SET EXERCISE 1
Gather every line in the rows below that contains the string "image", copying each one in full.

PASSAGE SHOWN
▼
Early Access IS Your Launch

I am going to start off this mornings post by linking a tweet that I read yesterday morning. When I first processed this shortly after posting my blog for the day… I had the immediate reaction of “no it didn’t, that game is old”. Please note I am in no way singling out GameSpace here or picking on them, because much like I did in my own inbox they received a press release talking about how the game was coming out of Early Access. I am not even picking on Fantasy Strike to be truthful, because they are only the latest instance of this to catch my ire. The problem is that in my mind this is a game that launched roughly two years ago.

If game sales are based upon the amount of hype that you can generate for your game, doing Early Access means whatever hype you could have generated was spent on that. For me personally a game launches the moment you start taking money for access to it. I also feel like a game doesn’t get a pass for me while it has an alpha, beta or whatever the next industry catch phrase for “unfinished” is attached to it. Once you start accepting money to let players play your game, you have launched.

I think the core problem here is we have two different offshoots for why games claim to be going into Early Access. The first is as a funding vehicle, and if you are a small studio and need an infusion of cash especially if you are self publishing… then you should feel zero shame about using this. It does not give you the rights to make a big deal about it when you “officially” launch other than maybe a pat on the back and a hearty “good job” for not imploding along the way. I think the ideal scenario was that of Starbound that held back a massive update to release to their fans as a sort of last hurrah for leaving the Early Access system and going into official release mode.

The second route seems to be in a scenario when a game wants the fans to feel like they have shaped the end product. While I have vacillated wildly about on this point… I am arriving at the stance that this is a horrible idea. In truth fans should have very little say in the design of the game and really should only be engaged with the final fit and polish… as was traditionally the role of a closed or open beta process. I will always have opinions on the way things should have been done, but the truth is as a fan and a blogger I have no clue at all what I actually want until I get my hands on it and play it.

There have been many times that a game on paper sounds like everything that I ever wanted. Then I start playing and I realize that it was a horrible idea. Also similar there have been many times I wound up playing a game that I never thought I would like and it ended up eating two or three weekends of my time. My ability to decide what I actually like is flawed… and I think it is similarly flawed for every other gamer out there. We fundamentally do not know what it is that makes an experience that we will enjoy. We are really good at determining what it is we do not like, and tend to focus on eradicating those things rather than actually promoting the things that we enjoy. So in the end you wind up with experienced that have been carefully curated by people screaming at the top of their lungs telling the studio what not to do.

The truth is, if I had my druthers… I would not even know a game existed until three to four months before it launches. I know we have an entire industry built upon the constant stream of hype surrounding the game release cycle, but I am not entirely certain this is a good thing. During the EGM era of games magazines you had a month to month cycle of content to fill… now if you don’t get the eyeballs within the first few hours of an announcement you have lost that revenue. This leads to a very short sighted and hyperbolic approach to trying to be as sticky as humanly possible to cash in on that brief blip when people are hungry for more information.
▲
INFORMATION SHOWN
▼
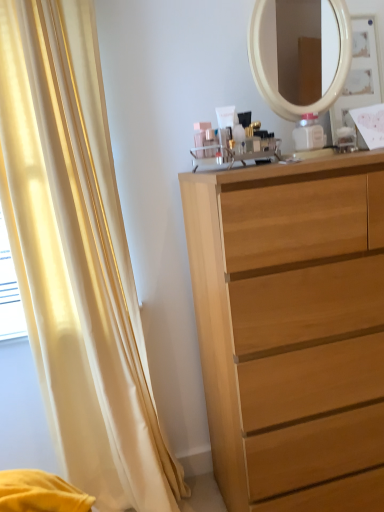
Question: Is light wood chest of drawers at center positioned with its back to silky yellow curtain at left?

Choices:
 (A) yes
 (B) no

Answer: (B)

Question: Does light wood chest of drawers at center appear on the left side of silky yellow curtain at left?

Choices:
 (A) no
 (B) yes

Answer: (A)

Question: Are light wood chest of drawers at center and silky yellow curtain at left beside each other?

Choices:
 (A) no
 (B) yes

Answer: (A)

Question: Can you confirm if light wood chest of drawers at center is shorter than silky yellow curtain at left?

Choices:
 (A) yes
 (B) no

Answer: (A)

Question: Is light wood chest of drawers at center further to the viewer compared to silky yellow curtain at left?

Choices:
 (A) yes
 (B) no

Answer: (B)

Question: Considering the relative sizes of light wood chest of drawers at center and silky yellow curtain at left in the image provided, is light wood chest of drawers at center thinner than silky yellow curtain at left?

Choices:
 (A) no
 (B) yes

Answer: (A)

Question: Is light wood chest of drawers at center a part of silky yellow curtain at left?

Choices:
 (A) no
 (B) yes

Answer: (A)

Question: Is silky yellow curtain at left to the right of light wood chest of drawers at center from the viewer's perspective?

Choices:
 (A) no
 (B) yes

Answer: (A)

Question: Is silky yellow curtain at left turned away from light wood chest of drawers at center?

Choices:
 (A) yes
 (B) no

Answer: (B)

Question: From the image's perspective, would you say silky yellow curtain at left is shown under light wood chest of drawers at center?

Choices:
 (A) yes
 (B) no

Answer: (B)

Question: Considering the relative positions of silky yellow curtain at left and light wood chest of drawers at center in the image provided, is silky yellow curtain at left behind light wood chest of drawers at center?

Choices:
 (A) no
 (B) yes

Answer: (B)

Question: Is the position of silky yellow curtain at left less distant than that of light wood chest of drawers at center?

Choices:
 (A) no
 (B) yes

Answer: (A)

Question: Would you say silky yellow curtain at left is to the left or to the right of light wood chest of drawers at center in the picture?

Choices:
 (A) right
 (B) left

Answer: (B)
▲
SET EXERCISE 2
Answer these questions from the Early Access post above.
(a) According to the writer, at what moment does a game launch?
(b) Which game held back a massive update to release to its fans when it left Early Access?
(c) How long before a game launches would the writer prefer to first learn that it exists?

COMPLETE RESPONSE 1
Question: Considering the relative sizes of light wood chest of drawers at center and silky yellow curtain at left in the image provided, is light wood chest of drawers at center thinner than silky yellow curtain at left?
Question: From the image's perspective, would you say silky yellow curtain at left is shown under light wood chest of drawers at center?
Question: Considering the relative positions of silky yellow curtain at left and light wood chest of drawers at center in the image provided, is silky yellow curtain at left behind light wood chest of drawers at center?

COMPLETE RESPONSE 2
(a) The moment the studio starts taking money for access to it.
(b) Starbound.
(c) Three to four months.